▸ **Instructions to follow**
Format the data, from its start through the line containing "- РП1, Г1, Д1, Т1, В1 – стеклоткань (или ее", as a numbered list with any blank lines left out.

--- START ---

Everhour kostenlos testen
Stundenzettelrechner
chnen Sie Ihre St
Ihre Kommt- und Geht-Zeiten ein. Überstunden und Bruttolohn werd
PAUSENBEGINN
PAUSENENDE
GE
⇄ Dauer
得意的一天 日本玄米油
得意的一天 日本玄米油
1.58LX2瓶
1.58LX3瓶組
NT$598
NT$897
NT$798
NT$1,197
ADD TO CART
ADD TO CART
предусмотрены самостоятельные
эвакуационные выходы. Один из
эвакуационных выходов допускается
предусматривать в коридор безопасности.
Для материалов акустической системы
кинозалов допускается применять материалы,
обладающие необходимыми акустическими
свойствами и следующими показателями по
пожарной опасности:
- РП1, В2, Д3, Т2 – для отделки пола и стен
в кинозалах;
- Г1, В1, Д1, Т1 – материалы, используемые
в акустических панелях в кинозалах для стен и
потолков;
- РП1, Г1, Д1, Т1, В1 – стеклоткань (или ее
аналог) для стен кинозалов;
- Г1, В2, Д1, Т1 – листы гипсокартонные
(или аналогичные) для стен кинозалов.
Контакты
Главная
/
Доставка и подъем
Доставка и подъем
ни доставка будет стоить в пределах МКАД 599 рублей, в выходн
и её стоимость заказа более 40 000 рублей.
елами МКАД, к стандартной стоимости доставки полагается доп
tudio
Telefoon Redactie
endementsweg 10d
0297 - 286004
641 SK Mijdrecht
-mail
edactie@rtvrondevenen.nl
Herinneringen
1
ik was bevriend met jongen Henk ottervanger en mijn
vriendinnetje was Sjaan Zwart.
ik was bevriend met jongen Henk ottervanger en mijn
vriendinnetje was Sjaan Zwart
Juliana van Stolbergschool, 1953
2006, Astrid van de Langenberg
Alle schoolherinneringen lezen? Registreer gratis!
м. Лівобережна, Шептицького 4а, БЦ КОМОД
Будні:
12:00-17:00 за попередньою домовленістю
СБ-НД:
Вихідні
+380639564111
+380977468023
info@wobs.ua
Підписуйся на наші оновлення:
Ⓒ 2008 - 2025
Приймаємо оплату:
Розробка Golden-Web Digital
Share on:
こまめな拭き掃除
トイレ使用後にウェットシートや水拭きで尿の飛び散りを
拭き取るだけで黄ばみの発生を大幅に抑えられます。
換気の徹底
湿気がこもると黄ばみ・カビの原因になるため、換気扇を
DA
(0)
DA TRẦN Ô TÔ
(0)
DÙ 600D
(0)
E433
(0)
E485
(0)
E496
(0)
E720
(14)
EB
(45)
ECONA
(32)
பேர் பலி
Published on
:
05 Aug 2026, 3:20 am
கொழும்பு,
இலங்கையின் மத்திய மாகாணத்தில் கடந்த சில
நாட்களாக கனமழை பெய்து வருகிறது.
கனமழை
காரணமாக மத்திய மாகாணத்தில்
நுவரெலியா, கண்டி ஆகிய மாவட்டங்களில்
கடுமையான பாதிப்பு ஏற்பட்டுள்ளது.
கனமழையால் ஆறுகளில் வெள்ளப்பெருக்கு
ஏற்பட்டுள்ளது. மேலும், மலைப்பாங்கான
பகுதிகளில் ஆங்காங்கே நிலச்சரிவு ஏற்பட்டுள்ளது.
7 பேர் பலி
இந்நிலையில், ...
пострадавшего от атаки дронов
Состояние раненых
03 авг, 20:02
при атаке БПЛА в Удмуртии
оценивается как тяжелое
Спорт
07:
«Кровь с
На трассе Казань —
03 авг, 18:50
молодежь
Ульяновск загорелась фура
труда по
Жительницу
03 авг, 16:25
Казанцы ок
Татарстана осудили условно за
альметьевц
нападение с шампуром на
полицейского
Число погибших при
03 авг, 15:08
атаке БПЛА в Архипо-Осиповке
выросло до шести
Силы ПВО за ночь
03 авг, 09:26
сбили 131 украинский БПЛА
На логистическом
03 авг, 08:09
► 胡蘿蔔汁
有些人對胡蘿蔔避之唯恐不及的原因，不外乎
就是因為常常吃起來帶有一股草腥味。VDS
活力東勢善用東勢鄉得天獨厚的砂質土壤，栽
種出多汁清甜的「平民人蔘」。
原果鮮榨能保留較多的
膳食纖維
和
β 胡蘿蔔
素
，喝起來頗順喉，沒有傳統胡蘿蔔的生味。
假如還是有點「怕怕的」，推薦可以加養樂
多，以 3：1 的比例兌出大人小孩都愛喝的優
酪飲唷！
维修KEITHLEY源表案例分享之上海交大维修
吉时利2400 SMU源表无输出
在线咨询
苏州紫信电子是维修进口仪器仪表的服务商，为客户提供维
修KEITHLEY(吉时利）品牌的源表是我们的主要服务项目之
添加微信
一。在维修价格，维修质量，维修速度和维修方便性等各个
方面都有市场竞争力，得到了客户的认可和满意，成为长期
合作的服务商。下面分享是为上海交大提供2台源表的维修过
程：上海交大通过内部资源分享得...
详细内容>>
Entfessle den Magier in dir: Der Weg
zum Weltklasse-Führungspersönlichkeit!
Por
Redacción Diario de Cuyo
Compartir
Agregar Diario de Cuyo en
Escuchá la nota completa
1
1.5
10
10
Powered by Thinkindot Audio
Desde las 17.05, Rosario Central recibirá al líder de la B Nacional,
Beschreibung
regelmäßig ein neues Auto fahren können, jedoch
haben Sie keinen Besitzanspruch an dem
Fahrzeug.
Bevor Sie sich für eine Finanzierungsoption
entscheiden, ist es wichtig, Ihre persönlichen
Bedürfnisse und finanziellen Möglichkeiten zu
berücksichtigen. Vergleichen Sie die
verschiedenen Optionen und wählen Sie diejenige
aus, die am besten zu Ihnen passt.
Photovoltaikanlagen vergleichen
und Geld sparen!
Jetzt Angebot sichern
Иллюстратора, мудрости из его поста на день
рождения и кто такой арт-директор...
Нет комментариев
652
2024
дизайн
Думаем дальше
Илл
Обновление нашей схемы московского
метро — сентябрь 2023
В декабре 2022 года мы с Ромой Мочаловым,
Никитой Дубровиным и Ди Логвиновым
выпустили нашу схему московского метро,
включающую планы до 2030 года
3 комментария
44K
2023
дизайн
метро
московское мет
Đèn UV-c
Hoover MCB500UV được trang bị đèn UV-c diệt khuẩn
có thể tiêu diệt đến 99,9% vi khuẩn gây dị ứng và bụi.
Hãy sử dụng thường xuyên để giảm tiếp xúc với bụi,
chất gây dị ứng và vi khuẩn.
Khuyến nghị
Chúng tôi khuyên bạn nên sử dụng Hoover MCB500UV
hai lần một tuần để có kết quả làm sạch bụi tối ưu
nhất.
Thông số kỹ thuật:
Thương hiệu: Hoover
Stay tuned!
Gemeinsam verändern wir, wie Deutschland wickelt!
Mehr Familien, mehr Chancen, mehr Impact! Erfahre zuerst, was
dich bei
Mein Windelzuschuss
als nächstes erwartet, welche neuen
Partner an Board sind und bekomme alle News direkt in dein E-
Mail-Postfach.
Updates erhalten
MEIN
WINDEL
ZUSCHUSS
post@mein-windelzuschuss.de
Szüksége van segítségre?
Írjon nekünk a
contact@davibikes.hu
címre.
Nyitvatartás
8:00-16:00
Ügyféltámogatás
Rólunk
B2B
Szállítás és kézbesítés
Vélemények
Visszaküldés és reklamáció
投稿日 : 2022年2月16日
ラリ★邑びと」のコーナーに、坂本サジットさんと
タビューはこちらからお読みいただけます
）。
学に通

--- END ---

▸ **Task answer**
1. Everhour kostenlos testen
2. Stundenzettelrechner
3. chnen Sie Ihre St
4. Ihre Kommt- und Geht-Zeiten ein. Überstunden und Bruttolohn werd
5. PAUSENBEGINN
6. PAUSENENDE
7. GE
8. ⇄ Dauer
9. 得意的一天 日本玄米油
10. 得意的一天 日本玄米油
11. 1.58LX2瓶
12. 1.58LX3瓶組
13. NT$598
14. NT$897
15. NT$798
16. NT$1,197
17. ADD TO CART
18. ADD TO CART
19. предусмотрены самостоятельные
20. эвакуационные выходы. Один из
21. эвакуационных выходов допускается
22. предусматривать в коридор безопасности.
23. Для материалов акустической системы
24. кинозалов допускается применять материалы,
25. обладающие необходимыми акустическими
26. свойствами и следующими показателями по
27. пожарной опасности:
28. - РП1, В2, Д3, Т2 – для отделки пола и стен
29. в кинозалах;
30. - Г1, В1, Д1, Т1 – материалы, используемые
31. в акустических панелях в кинозалах для стен и
32. потолков;
33. - РП1, Г1, Д1, Т1, В1 – стеклоткань (или ее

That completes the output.